As I said, those two names have been with me from birth, but what spurred me to think about them again recently is that I’ve acquired a third name. I’ve been working a couple days a week for a contractor friend over the past few months, and he calls me Lucas. I’m not sure why, but he does. This means that his new co-op student calls me Lucas, that the other contractors, clients, hardware store employees and everyone else I meet in that capacity, all call me Lucas also. Most interestingly, at least to me, Lucas is also starting to name a persona that serves me, much as Jeremy and Luke serve me, to identify a role that I play in the world.

Whereas Jeremy tends to be very independent, self-motivated, and even self-employed (if you can use that word for an enterprise that barely breaks even), Lucas is content just to swing a hammer and let someone else be the boss. Whereas Luke’s roles of husband and father and friend are mostly defined by nurturing and supporting others, Lucas’ roles of employee and co-worker are mostly defined by playfulness and humour and comradery. Whereas Jeremy’s work is primarily intellectual, Lucas’ work is primarily physical. While Luke’s labour is about building family and home and community, Lucas’ labour is purely transactional.
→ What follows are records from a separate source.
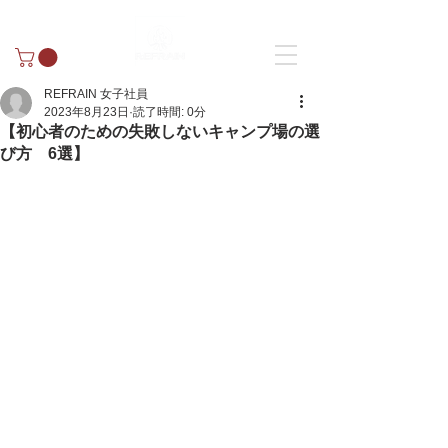
REFRAIN 女子社員
2023年8月23日
読了時間: 0分
【初心者のための失敗しないキャンプ場の選
び方 6選】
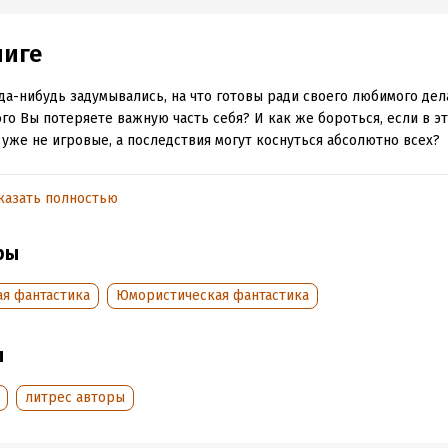
ниге
да-нибудь задумывались, на что готовы ради своего любимого дела
го Вы потеряете важную часть себя? И как же бороться, если в эт
 уже не игровые, а последствия могут коснуться абсолютно всех?
казать полностью
обная информация
аписания:
30 декабря 2024
Время на чтение:
4
ч.
ры
:
283094
дания:
2025
ая фантастика
Юмористическая фантастика
оступления:
7 января 2025
ы
литрес авторы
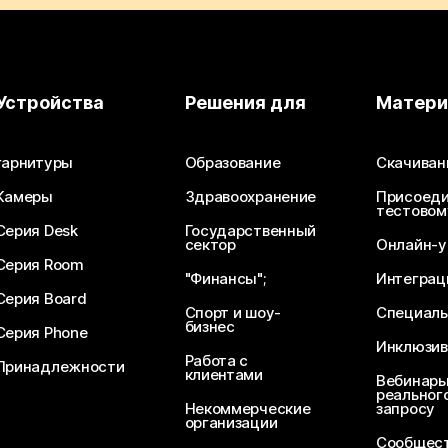
Устройства
Решения для
Матер
гарнитуры
Образование
Скачиван
Камеры
Здравоохранение
Присоеди
тестовом
Серия Desk
Государственный
сектор
Онлайн-у
Серия Room
"Финансы";
Интеграц
Серия Board
Спорт и шоу-
Специаль
бизнес
Серия Phone
Инклюзив
Работа с
Принадлежности
клиентами
Вебинары
реального
Некоммерческие
запросу
организации
Сообщест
Now, let’s be clear. Lucas’ role has always been one I’ve played throughout my life, far before that name became attached to it. I was Lucas when I was drywalling in the Alberta oil patch for a summer, when I was playing highschool and university rugby, when I was making fiberglass at Owens-Corning, and when I was working occasionally for my brother. To be honest, there’s a part of Lucas who shows up every time I hang out with my brothers, every time I go to the movies with some guy friends, every Thursday night when a few of my friends meet for drinks and video games and other such unproductivity, every time I go play with my old man basketball team. That physical, brotherly, wise-ass part of me has always been there, if perhaps less developed than some of my other bits.

The difference is that now this part of me has a name, a persona, a distinct role. I didn’t ask for it, but it was given to me, and I’m starting to enjoy it. Just as with Jeremy and Luke, the role of Lucas isn’t entirely distinct, but it allows me to inhabit a part of me more fully, to take on that role of co-worker, teammate, and brother with greater intention. I’m curious to see who this Lucas will become.